Problem details: Copy the lines in the records exactly as they appear, starting with the line that contains "学校も…「こども110番の家」" and ending with the line that contains "entwickeln.". Leave the pictures out of your answer.

Provided records:
--- START ---

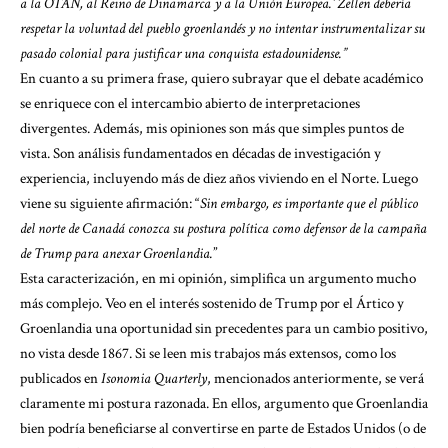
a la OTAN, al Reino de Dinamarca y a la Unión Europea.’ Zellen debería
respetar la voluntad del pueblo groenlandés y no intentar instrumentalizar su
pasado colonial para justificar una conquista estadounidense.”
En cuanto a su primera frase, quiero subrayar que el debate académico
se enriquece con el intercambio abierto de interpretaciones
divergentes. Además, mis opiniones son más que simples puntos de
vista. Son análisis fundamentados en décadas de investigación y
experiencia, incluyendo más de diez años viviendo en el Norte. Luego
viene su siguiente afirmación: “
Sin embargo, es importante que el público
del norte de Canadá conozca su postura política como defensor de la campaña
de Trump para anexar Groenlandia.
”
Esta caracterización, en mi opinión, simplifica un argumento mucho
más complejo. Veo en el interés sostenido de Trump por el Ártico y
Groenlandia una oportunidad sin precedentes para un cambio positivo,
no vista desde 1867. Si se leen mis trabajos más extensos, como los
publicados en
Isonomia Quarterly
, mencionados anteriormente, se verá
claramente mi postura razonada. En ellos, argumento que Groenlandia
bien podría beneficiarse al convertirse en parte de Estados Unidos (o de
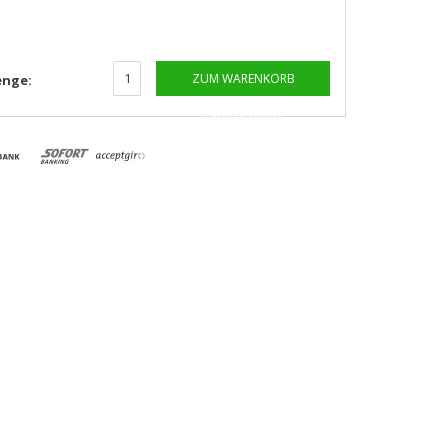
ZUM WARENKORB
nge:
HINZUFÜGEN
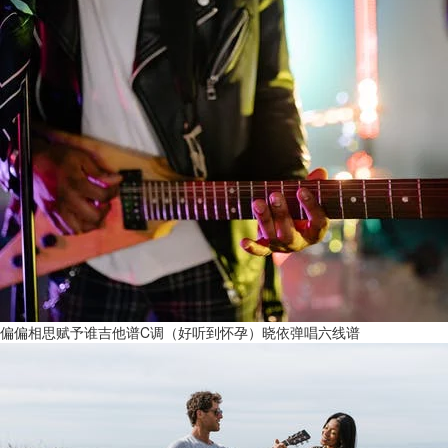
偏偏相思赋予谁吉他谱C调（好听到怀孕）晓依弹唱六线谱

--- END ---
--- START ---

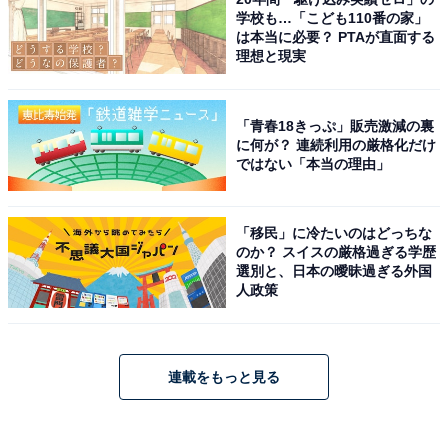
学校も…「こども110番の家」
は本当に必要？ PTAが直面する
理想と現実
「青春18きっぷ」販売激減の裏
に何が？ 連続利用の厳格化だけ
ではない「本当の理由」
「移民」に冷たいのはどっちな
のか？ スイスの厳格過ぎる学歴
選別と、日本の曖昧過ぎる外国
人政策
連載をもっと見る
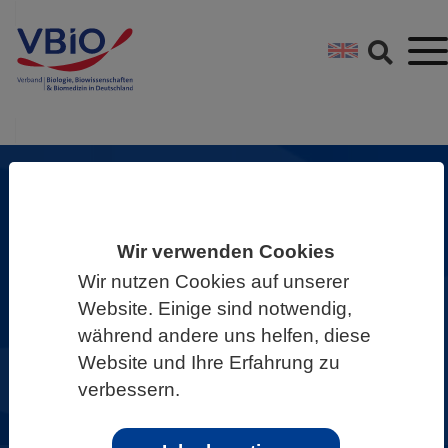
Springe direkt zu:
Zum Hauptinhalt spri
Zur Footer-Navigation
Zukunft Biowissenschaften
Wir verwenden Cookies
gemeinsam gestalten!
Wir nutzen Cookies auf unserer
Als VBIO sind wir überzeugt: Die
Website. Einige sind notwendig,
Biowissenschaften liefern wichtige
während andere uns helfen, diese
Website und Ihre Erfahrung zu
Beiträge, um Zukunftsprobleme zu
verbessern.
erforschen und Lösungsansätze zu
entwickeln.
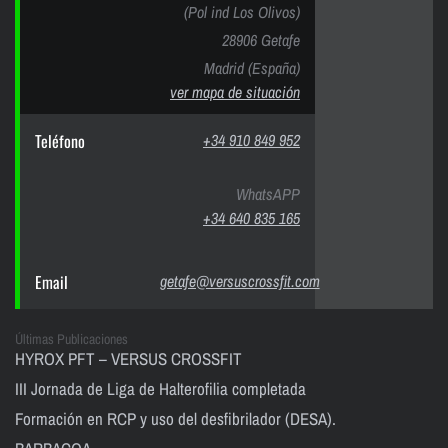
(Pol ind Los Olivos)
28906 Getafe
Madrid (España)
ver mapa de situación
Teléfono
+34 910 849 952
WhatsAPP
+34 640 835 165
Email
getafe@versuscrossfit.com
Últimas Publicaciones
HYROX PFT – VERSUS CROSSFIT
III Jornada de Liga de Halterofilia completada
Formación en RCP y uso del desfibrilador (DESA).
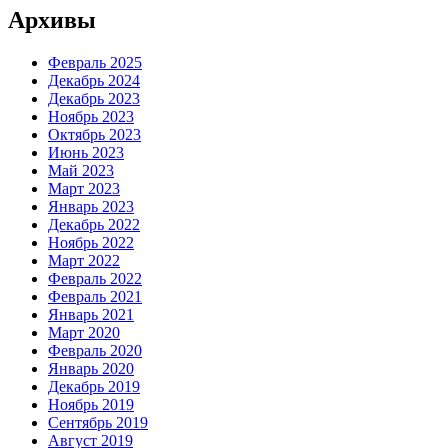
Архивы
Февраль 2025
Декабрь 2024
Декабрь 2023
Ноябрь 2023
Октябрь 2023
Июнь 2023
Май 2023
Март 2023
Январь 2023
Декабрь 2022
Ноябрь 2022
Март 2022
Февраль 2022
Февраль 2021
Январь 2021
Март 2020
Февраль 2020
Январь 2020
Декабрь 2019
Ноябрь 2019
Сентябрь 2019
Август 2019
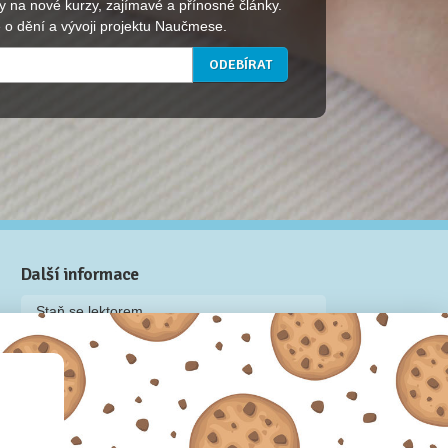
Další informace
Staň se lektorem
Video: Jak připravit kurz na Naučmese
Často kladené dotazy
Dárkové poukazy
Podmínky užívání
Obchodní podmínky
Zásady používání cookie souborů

--- END ---

Result of this exercise:
学校も…「こども110番の家」
は本当に必要？ PTAが直面する
理想と現実
「青春18きっぷ」販売激減の裏
に何が？ 連続利用の厳格化だけ
ではない「本当の理由」
「移民」に冷たいのはどっちな
のか？ スイスの厳格過ぎる学歴
選別と、日本の曖昧過ぎる外国
人政策
連載をもっと見る
Springe direkt zu:
Zum Hauptinhalt spri
Zur Footer-Navigation
Zukunft Biowissenschaften
Wir verwenden Cookies
gemeinsam gestalten!
Wir nutzen Cookies auf unserer
Als VBIO sind wir überzeugt: Die
Website. Einige sind notwendig,
Biowissenschaften liefern wichtige
während andere uns helfen, diese
Website und Ihre Erfahrung zu
Beiträge, um Zukunftsprobleme zu
verbessern.
erforschen und Lösungsansätze zu
entwickeln.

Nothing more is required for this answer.